Dizem que o tempo não para. Mentira descarada, o tempo parou hoje, exatamente às 08h00, quando o nosso amigo (vamos chamar-lhe A., para proteger os inocentes) entregou a chave, desligou o computador, desinstalou-se do gabinete e suspirou num misto de mágoa e saudade: “Agora sim, estou reformado.”
É um momento histórico. O relógio dos corredores do Hospital ficaram desorientado, o Boss mais boss de todos os bosses começou a suar frio, e a máquina do café entrou de luto. Afinal, A. era o único que sabia pôr aquilo a funcionar sem manual, com rigor e disciplina.
Setenta anos, e ainda com mais energia do que muitos de vinte, embora o o cabelo branco o atire para o Ser Mais Velho como se diz na nossa terra.
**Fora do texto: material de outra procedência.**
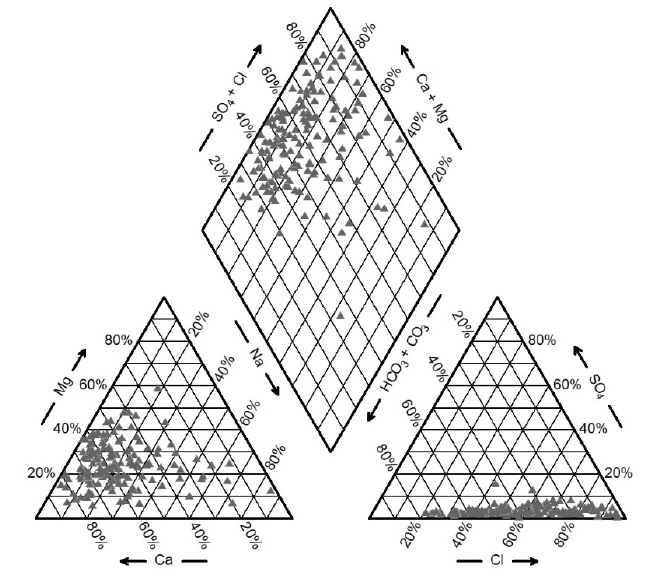
Figure 12. Piper diagram of groundwater samples. Table 3. Statistic values of major groundwater ions, TDS, and pH (number of sampling points: 153).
Durante décadas, A. fez tudo: trabalhou, criou filhos, pagou impostos e fez promessas de “um dia descansar” embora lá no fundo ia achar era eterno, tal como quem escreve estas linhas.
Pois bem, o dia chegou… e agora ele vai tentar perceber o que é que as pessoas fazem às 10h30 de uma terça-feira quando não estão a responder a e-mails, a disciplinar e a olear uma máquina enfraquecida, enferrujada e desgastada pela inércia do boss mais boss que o grande boss.
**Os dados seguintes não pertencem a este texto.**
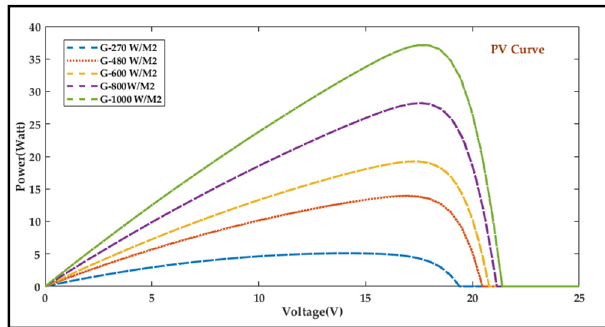
Figure 7. P-V curve of PV panel.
Os amigos já o avisaram: o primeiro mês da reforma é perigoso. A pessoa acorda cedo por hábito, faz o café, olha o relógio e pensa: “Tenho o dia todo pela frente.” E depois percebe que o dia é muito longo quando não há reuniões nem internos para culpar.
Mas o nosso A. é homem de recursos. Diz que vai “pôr tudo em ordem lá em casa”. Tradução: vai mexer em gavetas, encontrar manuais de micro-ondas de 1998 e proclamar que “um dia pode ser útil”. A S. vai-se exasperar, expulsar da sala, da cozinha e sobra-lhe o jardim, mas está a chover
A verdade é que a reforma é uma arte. Não é o fim — é o início de uma nova carreira: a de gestor de tempo próprio, com especialização em sestas e longos almoços, partidas de golf, conversas intermináveis e ideia contruíveis.
Parabéns, A.! Chegaste aos 70 com humor, saúde e, finalmente liberdade para não fazer nada com estilo.